We are happy to announce the release of AI-based detection of duplicate defect reports in Railfleet.
On average, 10% of reported corrective defects are duplicates, which can compromise maintenance data quality and create unnecessary work. The AI-based feature assists users in detecting duplicates to improve data quality and ensure accurate maintenance processes.
The benefits are safer and more efficient maintenance collaboration between ECM 3 and ECM 4 teams and a facilitated return on experience (REX) analysis for ECM2 maintenance engineers.
Why focus on duplicate detection?
Data Quality: 10% of reported defects are duplicates and it is important to improve data quality between ECM3 and ECM4 teams.
Maintenance Efficiency: Eliminating duplicates reduces extra work and potential safety issues.
A good use case for AI: Large Language Models (LLMs) are good at classifying and comparing information accurately in multiple European languages.
It can be safely built: AI flags potential duplicates but leaves final decisions to users, ensuring no interference during maintenance event creation and management.
It meets data protection standards: Customer data is only used for fine-tuning and inference under an enterprise licence, a technique that prevents disclosing data to LLMs providers for training purposes, and the duplicate detection AI feature is GDPR compliant.
How does duplicate detection work?
When a new defect is added, or an existing defect description is updated, the system will check for similar open defects. If a match is found, the created defect will be marked as a potential duplicate, linking to the similar defect. The user can then review and confirm whether the defects are duplicates or not.

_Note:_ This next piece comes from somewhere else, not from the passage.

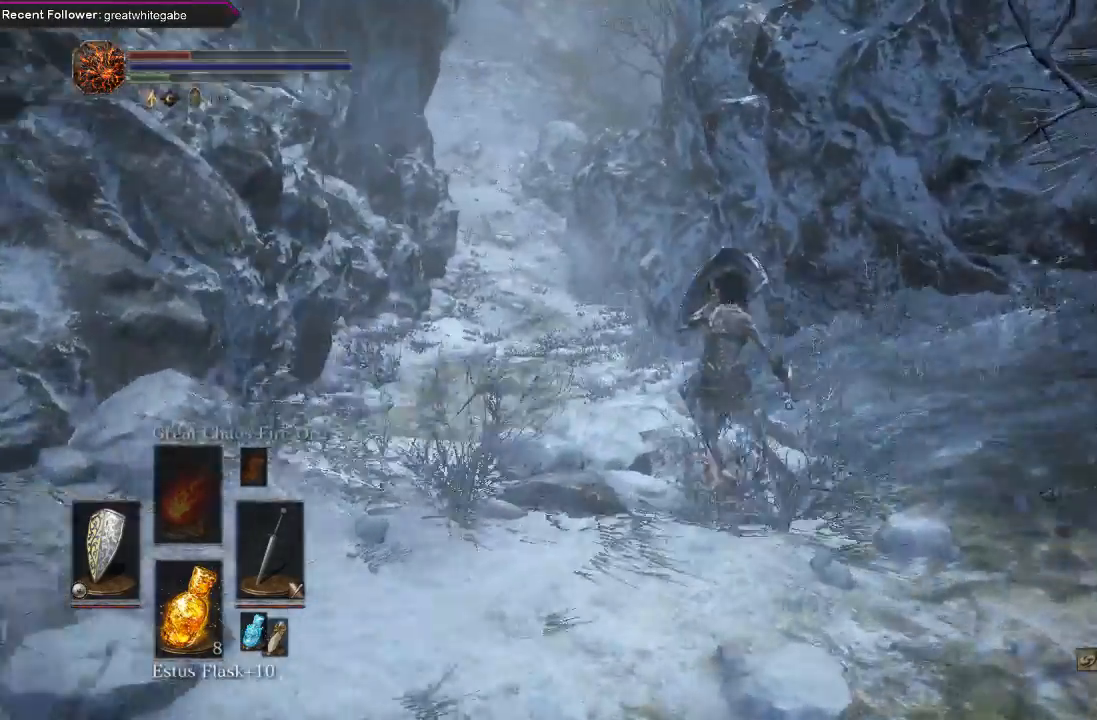
{"buttons": ["B"], "left_stick": "up", "right_stick": "left", "events": [[33, "L1", "up"], [67, "right_stick", "center"], [500, "right_stick", "left"]]}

All similar events can be seen in one of the duplicate defects detected (as displayed below).
The detection result can be reviewed and confirmed (or not) by any user with editing rights. Confirmed duplicate defects will be displayed in each of the defects detail views.
Confirming that two defects are duplicates will NOT delete any information on the platform. This information is an extra indication that can be used in future analysis. It can be reverted at any time by the user.
How well does the AI work on our test benchmark?
Our duplicate detection tool is designed to minimize the burden on our customers by maintaining a false positive rate below 10%, while still detecting the majority of duplicate defect reports. With your feedback, we aim to further improve this feature over time.